# [TASK LIST]
1. List every painter named in the passage on Belle Gardner's art collection below as having had a work acquired for the Gardners.
2. Answer these questions from the passage on Belle Gardner's art collection below, one answer per line.
(a) What price did Berenson get for The Tragedy of Lucretia?
(b) How old was Jack Gardner when he died?
(c) Which architect did Belle hire for her museum?
3. Write a continuation of the passage on Belle Gardner's art collection below, starting after its final sentence.

# [EXCERPTED TEXT]
The Grandes Dames
Page 10
Occasionally they saw eye to eye. This was the case with Botticelli’s The Tragedy of Lucretia, which Berenson was able to acquire for Belle at the astonishingly low price of $16,500. It would be the first Botticelli ever to hang in an American collection. There were other important purchases. By the end of the Gardners’ long European stay, Belle and Jack Gardner had bought nineteen paintings, nine by contemporary artists and ten Old Masters purchased through Berenson. Their collection was now beginning to have a focus. It would be Italian Renaissance and Dutch genre painting.
In Europe, too, Belle had made another interesting young acquaintance. Strolling through the Louvre, she had noticed a boy—he was no more than sixteen or seventeen—who was studying the pictures with particular concentration. She struck up a conversation with the youth and found him to be surprisingly knowledgeable about art for his age. Impressed, Belle took him to lunch, and they remained friends for many years afterward. His name was Walter Lippmann, and he would later claim that it was Belle Gardner’s inspiration and encouragement that made him decide to become a writer.
Back home in Boston, Belle continued to correspond with Berenson by letter and cable, and more paintings were acquired—a Titian, a Raphael, Van Dykes, Vermeers, Zorns, a Rembrandt self-portrait, a second Botticelli. The collection was now outgrowing the Beacon Street house, and the Gardners began giving serious consideration to the idea of building a museum. As usual, they could not agree. Belle wanted to build an addition on the back of 152. Jack argued that this would cut off their neighbors’ sunlight. Belle said she didn’t care. Jack proposed building a separate structure on newly reclaimed land on the Fenway, but Belle thought this was too far from the center of town. Then, on December 9, 1898, Jack Gardner was stricken with a heart attack at his club. He was brought home, doctors were called, but he died early that evening. He was sixty-one years old.
Belle, once again, was devastated. After his funeral she went into deep seclusion, and it was assumed that she was suffering from another of her nervous breakdowns. Actually, the plans for her museum were proceeding. Now that she had no one to argue with, she decided that her late husband had been right after all, and she purchased the property he had wanted on the Fenway. Before her husband’s death she had hired an architect, Willard T. Sears of Boston, and told him what she had in mind. To further her endeavor she now had additional financial support in her inheritance from her husband, in the form of two trust funds totaling $2,300,000.
With her husband’s death, however, she became notoriously tightfisted with her money. Everything was to be spent on her art collection and her museum, and it was said that each time Isabella Gardner bought a painting she put her servants on short rations. This may have been true, because even her friends complained of the meager fare and tiny servings at her dinner table. The custodian of her collection, Morris Carter, had a daily errand which was to go down to a corner store and buy a fresh orange for his mistress. One day, thinking to save himself a trip the following day, Carter ordered two oranges. The sales clerk at the grocery store was astonished. “The old lady going to have a party?” she wanted to know.

# [THE DATA]

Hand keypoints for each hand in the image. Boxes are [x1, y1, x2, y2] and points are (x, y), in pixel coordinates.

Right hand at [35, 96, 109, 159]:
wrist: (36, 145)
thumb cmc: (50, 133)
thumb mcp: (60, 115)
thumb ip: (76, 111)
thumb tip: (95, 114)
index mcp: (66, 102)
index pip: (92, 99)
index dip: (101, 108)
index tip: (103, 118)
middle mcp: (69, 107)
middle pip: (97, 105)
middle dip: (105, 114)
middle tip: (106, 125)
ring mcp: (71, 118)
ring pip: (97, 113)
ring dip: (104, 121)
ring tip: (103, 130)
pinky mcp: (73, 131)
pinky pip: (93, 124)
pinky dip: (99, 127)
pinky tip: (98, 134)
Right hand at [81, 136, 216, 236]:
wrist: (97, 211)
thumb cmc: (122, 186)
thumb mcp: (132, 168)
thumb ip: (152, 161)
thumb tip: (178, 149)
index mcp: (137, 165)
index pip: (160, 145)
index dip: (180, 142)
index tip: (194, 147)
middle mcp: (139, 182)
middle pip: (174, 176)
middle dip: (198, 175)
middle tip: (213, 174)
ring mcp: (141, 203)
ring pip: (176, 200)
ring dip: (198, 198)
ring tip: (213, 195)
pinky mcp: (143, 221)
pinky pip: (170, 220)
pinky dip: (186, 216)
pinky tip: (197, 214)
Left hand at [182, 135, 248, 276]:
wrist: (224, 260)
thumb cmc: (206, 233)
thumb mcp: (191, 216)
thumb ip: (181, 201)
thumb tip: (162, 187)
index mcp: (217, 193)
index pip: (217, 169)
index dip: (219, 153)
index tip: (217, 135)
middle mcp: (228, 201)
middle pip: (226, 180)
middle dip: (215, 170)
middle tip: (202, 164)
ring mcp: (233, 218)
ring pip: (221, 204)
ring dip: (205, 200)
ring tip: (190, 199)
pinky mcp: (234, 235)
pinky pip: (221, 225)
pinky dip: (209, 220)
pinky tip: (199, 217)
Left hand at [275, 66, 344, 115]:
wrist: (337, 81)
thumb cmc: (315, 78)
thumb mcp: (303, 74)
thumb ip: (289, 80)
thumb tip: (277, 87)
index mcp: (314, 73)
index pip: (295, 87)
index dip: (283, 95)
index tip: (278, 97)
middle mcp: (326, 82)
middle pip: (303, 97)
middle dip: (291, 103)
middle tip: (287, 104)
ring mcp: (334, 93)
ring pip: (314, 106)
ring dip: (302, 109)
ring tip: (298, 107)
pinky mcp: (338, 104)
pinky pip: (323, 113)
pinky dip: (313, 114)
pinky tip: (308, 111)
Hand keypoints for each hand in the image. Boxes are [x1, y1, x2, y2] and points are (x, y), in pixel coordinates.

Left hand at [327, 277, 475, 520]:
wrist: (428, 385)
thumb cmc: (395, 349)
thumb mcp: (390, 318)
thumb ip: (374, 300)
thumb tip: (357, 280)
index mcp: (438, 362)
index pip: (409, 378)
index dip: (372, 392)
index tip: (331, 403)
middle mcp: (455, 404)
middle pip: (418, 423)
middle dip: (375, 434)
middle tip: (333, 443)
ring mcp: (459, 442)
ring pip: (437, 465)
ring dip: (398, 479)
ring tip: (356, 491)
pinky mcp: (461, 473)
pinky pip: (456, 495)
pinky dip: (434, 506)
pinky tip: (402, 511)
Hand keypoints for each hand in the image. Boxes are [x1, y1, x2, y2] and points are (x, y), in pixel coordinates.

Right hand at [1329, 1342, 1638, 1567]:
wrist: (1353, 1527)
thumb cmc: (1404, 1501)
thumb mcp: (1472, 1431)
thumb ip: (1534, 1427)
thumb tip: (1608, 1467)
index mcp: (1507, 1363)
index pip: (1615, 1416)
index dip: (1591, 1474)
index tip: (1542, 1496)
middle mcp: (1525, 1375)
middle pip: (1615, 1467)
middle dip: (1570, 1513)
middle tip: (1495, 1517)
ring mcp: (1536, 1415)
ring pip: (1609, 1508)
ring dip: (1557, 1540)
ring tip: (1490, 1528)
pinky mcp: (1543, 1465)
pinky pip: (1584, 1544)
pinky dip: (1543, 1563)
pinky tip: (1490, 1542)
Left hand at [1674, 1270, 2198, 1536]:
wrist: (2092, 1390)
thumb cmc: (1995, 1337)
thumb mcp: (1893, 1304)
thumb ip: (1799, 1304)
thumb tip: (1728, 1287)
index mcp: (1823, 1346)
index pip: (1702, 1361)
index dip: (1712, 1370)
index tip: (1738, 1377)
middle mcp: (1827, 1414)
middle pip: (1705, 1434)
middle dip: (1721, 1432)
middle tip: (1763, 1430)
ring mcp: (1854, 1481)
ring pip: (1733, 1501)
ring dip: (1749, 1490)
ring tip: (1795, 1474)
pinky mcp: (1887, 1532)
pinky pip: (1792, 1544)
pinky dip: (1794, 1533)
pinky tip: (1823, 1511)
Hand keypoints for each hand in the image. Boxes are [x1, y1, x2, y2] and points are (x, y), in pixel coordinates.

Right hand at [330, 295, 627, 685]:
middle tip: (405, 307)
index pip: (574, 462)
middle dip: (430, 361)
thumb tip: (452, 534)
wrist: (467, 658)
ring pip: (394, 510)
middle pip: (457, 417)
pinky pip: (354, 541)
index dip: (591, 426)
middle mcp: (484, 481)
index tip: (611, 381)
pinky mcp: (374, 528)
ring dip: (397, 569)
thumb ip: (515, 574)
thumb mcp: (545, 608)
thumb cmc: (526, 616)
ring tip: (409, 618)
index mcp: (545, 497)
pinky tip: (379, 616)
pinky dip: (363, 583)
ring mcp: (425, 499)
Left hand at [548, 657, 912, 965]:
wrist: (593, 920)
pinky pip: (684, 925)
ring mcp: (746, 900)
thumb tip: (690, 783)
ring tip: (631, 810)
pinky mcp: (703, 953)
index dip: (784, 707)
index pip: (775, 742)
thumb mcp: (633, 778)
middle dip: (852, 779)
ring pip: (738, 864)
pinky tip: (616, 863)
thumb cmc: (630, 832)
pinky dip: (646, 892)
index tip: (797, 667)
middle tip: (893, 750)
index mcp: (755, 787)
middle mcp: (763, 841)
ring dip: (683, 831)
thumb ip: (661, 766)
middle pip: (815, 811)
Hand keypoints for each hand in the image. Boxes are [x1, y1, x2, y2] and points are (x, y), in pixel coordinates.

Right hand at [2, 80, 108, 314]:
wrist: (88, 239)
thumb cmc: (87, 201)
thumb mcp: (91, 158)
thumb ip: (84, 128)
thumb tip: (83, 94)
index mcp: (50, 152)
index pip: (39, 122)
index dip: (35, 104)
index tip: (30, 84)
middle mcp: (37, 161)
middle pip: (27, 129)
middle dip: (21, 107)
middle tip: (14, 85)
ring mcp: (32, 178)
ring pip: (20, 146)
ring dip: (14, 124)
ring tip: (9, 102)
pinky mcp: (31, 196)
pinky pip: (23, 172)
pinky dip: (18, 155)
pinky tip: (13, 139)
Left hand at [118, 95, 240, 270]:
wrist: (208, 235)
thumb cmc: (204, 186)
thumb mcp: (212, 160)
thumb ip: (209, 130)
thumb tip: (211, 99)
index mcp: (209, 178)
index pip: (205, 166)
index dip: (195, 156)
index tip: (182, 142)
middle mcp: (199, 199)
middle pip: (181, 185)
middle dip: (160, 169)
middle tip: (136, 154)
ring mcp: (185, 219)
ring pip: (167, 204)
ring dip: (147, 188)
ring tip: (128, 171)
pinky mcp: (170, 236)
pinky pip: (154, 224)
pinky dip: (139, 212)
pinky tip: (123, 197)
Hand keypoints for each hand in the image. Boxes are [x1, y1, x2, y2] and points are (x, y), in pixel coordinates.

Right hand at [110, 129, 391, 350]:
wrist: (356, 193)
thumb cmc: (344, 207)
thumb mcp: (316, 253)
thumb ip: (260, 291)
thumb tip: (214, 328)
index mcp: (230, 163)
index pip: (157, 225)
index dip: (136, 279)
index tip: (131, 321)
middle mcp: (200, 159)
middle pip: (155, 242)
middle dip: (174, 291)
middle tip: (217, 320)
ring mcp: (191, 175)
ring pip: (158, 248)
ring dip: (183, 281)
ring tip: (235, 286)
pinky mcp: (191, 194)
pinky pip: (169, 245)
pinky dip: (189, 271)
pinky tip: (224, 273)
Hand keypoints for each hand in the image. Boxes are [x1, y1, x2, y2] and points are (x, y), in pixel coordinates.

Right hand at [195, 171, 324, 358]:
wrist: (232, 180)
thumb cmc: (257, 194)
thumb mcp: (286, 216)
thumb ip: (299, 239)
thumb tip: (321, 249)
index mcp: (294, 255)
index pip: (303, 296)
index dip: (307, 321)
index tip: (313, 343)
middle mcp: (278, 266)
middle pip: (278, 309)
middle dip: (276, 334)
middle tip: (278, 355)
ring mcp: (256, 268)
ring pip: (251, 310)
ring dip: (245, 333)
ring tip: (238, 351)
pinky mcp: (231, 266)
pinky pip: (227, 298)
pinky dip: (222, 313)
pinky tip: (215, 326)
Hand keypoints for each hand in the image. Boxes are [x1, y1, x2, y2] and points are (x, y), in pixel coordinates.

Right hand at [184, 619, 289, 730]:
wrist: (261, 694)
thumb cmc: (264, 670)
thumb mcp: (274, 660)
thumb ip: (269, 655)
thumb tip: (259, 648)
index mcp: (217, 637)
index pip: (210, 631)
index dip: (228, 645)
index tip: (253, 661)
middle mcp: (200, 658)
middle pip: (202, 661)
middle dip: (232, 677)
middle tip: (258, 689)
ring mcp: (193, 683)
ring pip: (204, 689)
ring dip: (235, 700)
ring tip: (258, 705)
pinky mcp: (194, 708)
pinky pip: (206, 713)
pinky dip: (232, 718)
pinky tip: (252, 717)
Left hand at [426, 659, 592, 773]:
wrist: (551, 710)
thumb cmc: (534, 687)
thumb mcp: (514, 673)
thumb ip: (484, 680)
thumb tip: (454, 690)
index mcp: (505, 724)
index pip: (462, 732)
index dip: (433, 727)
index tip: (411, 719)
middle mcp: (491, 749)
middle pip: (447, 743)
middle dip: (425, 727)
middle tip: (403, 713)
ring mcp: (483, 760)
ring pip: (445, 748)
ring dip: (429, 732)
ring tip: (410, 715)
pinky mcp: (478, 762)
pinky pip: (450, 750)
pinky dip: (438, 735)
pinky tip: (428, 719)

# [ANSWERS TO THE EXERCISES]
1. Botticelli, Titian, Raphael, Van Dyke, Vermeer, Zorn, Rembrandt

2.
(a) $16,500
(b) Sixty-one
(c) Willard T. Sears of Boston

3.
To help pay for the museum, the house on Beacon Street would be sold, but with characteristic stubbornness she refused to sell until the new purchaser had agreed not to use the number 152. Number 152 belonged to Belle, and the new owner could use 150 instead. And she continued to bicker with Bernard Berenson back and forth across the Atlantic. A friend, she told him, had advised her that she had paid too much for a certain picture. She complained about his commissions, even though, out of gratitude for her early sponsorship of his studies, he charged her only five percent instead of the ten that was customary. She would delay paying him, and then react angrily when he sent her “dunning letters.” His letters to her were full of pleas of “Dear lady, do please be reasonable!” She never realized, of course, how fortunate she was to be paying the kind of prices Berenson was obtaining for her, since she was assembling her collection a few years before much wealthier collectors such as Eva Stotesbury and J. P. Morgan, who also worked through Duveen, would drive European art prices to the skies.
But Berenson’s travails with Belle were as nothing compared with those of her architect. What Belle had in mind was an Italian palazzo in Back Bay. To begin with, everything had to be kept a deep secret. No news of the proposed palace was to be released to the press because Belle wanted her museum to be sprung on the public as a glorious surprise. The façade of the house was to be kept simple, almost stark. The idea was that the structure should be turned inward, about a huge center courtyard, covered with glass, which was to contain a fountain and sculpture and flowers and tropical foliage that would bloom year-round. Sketches were submitted and rejected, revised and resubmitted. Doorways were relocated, rooms shifted from place to place. If Sears pointed out to Belle that a room was too large to carry a ceiling without supporting columns, Belle would merely reply that she wanted no columns, and Mr. Sears would simply have to figure out a way. Even as the ground for the great house was being broken, the plans were still in a state of flux.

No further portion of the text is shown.